# PROBLEM DETAILS:
Transcribe the text lines of every item below word for word, leaving out the pictures.

-- BEGIN --

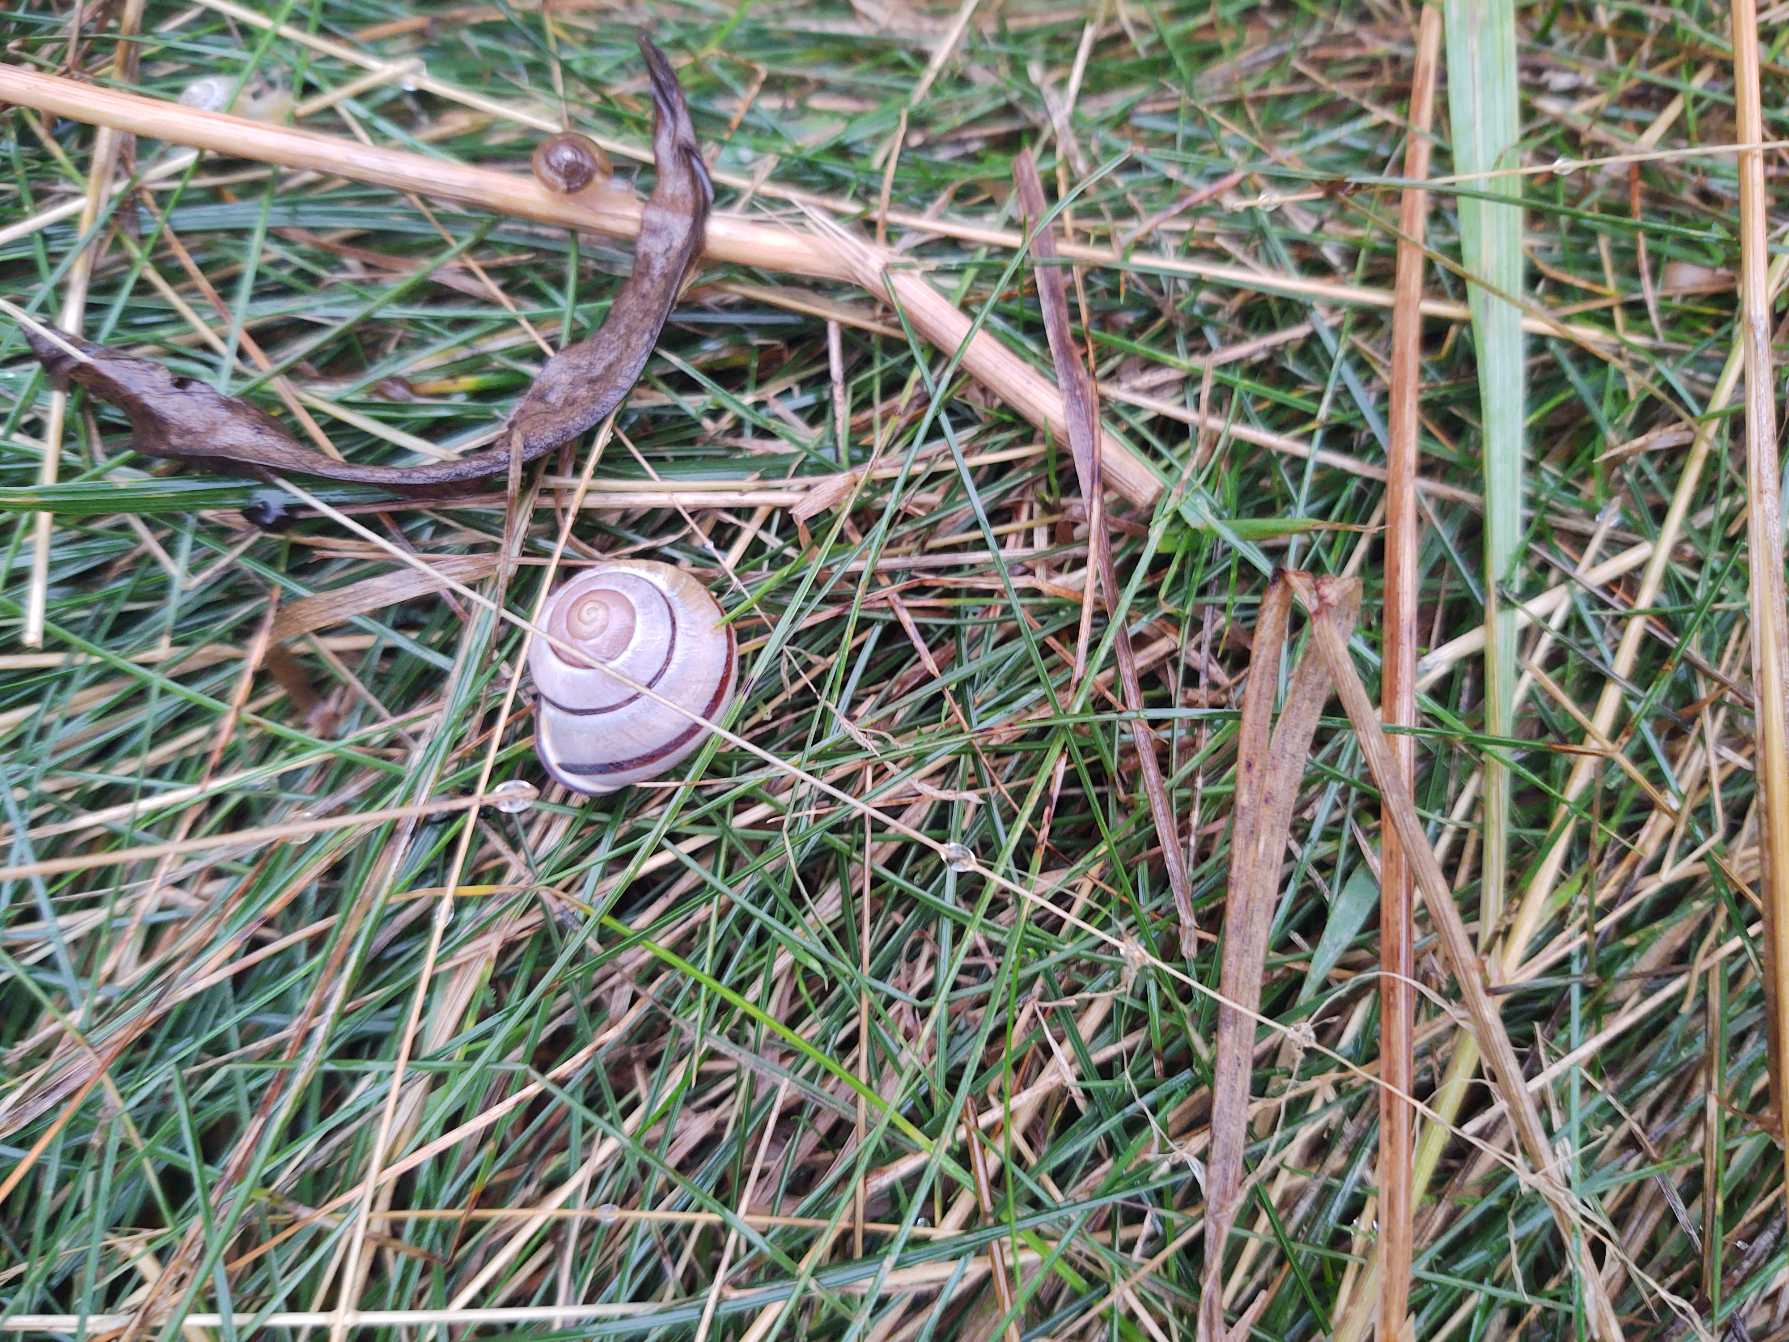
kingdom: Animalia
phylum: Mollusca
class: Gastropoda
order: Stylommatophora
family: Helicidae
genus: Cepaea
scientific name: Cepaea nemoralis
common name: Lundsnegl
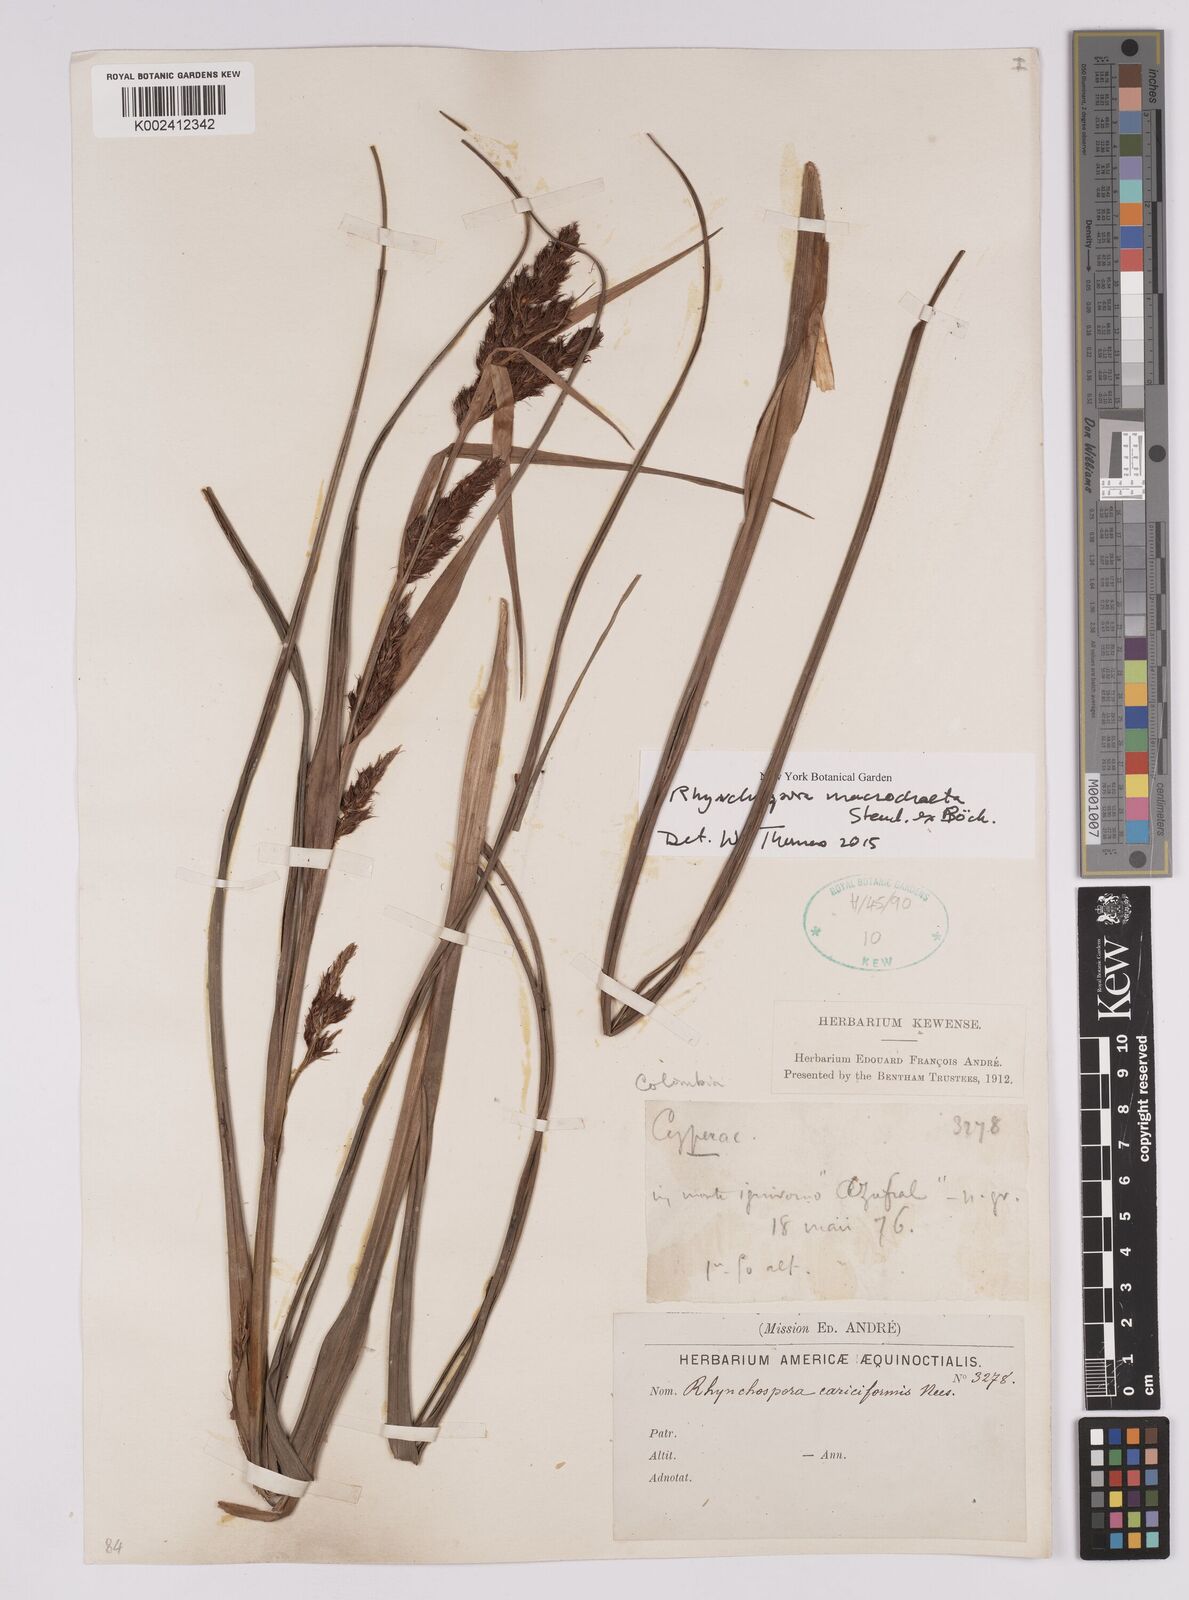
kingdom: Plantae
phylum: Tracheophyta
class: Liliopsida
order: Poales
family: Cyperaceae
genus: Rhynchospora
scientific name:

-- END --

# TASK OUTPUT:
kingdom: Animalia
phylum: Mollusca
class: Gastropoda
order: Stylommatophora
family: Helicidae
genus: Cepaea
scientific name: Cepaea nemoralis
common name: Lundsnegl
kingdom: Plantae
phylum: Tracheophyta
class: Liliopsida
order: Poales
family: Cyperaceae
genus: Rhynchospora
scientific name:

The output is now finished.